El Gobierno elevará la Nueva Ruralidad al rango de política de Estado, con la titulación masiva de tierras, el acceso al crédito y la integración de las familias campesinas a las cadenas de valor como ejes para erradicar la pobreza rural. El presidente Santiago Peña oficializará en agosto el plan piloto que ya arrancó en Ñeembucú, anunció el titular del INDERT, Francisco Ruiz Díaz, y el modelo se extenderá gradualmente a todos los departamentos.
El campo paraguayo se encamina hacia una transformación de fondo. El Gobierno decidió instituir la Nueva Ruralidad como política de Estado, un marco pensado para trascender a las administraciones de turno y sostener en el tiempo el desarrollo agrario, algo que posicionará a Paraguay entre los pocos países de la región con una política agraria de largo plazo.
El anuncio fue realizado por el presidente del Instituto Nacional de Desarrollo Rural y de la Tierra (INDERT), Francisco Ruiz Díaz, quien adelantó que el presidente Santiago Peña oficializará en agosto el plan piloto que se ejecuta en el departamento de Ñeembucú.
La apuesta descansa sobre tres pilares: titulación masiva de tierras, acceso al crédito e integración de las familias campesinas a las cadenas de valor. La meta de fondo es doble: erradicar la pobreza rural y garantizar el arraigo, mejorando la calidad de vida en el campo para frenar el éxodo hacia las ciudades.

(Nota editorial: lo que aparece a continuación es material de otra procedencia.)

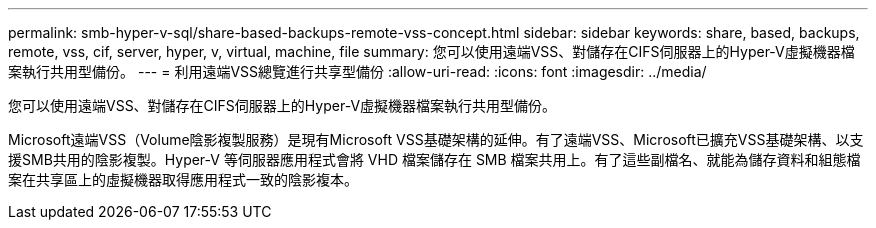 ---
permalink: smb-hyper-v-sql/share-based-backups-remote-vss-concept.html 
sidebar: sidebar 
keywords: share, based, backups, remote, vss, cif, server, hyper, v, virtual, machine, file 
summary: 您可以使用遠端VSS、對儲存在CIFS伺服器上的Hyper-V虛擬機器檔案執行共用型備份。 
---
= 利用遠端VSS總覽進行共享型備份
:allow-uri-read: 
:icons: font
:imagesdir: ../media/


[role="lead"]
您可以使用遠端VSS、對儲存在CIFS伺服器上的Hyper-V虛擬機器檔案執行共用型備份。

Microsoft遠端VSS（Volume陰影複製服務）是現有Microsoft VSS基礎架構的延伸。有了遠端VSS、Microsoft已擴充VSS基礎架構、以支援SMB共用的陰影複製。Hyper-V 等伺服器應用程式會將 VHD 檔案儲存在 SMB 檔案共用上。有了這些副檔名、就能為儲存資料和組態檔案在共享區上的虛擬機器取得應用程式一致的陰影複本。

Ñeembucú fue elegido como territorio de prueba del modelo y logrará algo inédito: contar por primera vez con el catastro físico de los inmuebles de las colonias de sus distintos distritos. Ruiz Díaz destacó que el avance es fruto del trabajo articulado entre el ente agrario, el gobernador Víctor Hugo Fornerón Portillo, la concejala departamental Eleuteria López y los intendentes de la región. La experiencia servirá luego de molde para replicar el esquema, de manera gradual, en los demás departamentos del país.
Mercados, crédito y titulación con énfasis en mujeres y jóvenes
El plan piloto va más allá del título de propiedad. En materia de comercialización, el Gobierno potenciará la Ley Hambre Cero, las compras públicas y los acuerdos internacionales como vías para abrir mercados a la producción campesina.
En el eje productivo, la titulación masiva —con énfasis en mujeres rurales y juventud— se combinará con inclusión y educación financiera, alianzas público-privadas, cooperativismo, innovación tecnológica y asistencia técnica en el terreno.
El componente social completa el esquema: el Estado acompañará a las comunidades con inversiones en educación, salud, infraestructura, energía y viviendas sociales, apuntando a un desarrollo integral del territorio y no solo de la producción.
Con la titulación como llave —el título de propiedad es lo que habilita el crédito y da seguridad jurídica a la inversión familiar—, la Nueva Ruralidad se perfila como la apuesta agraria más ambiciosa de la actual administración.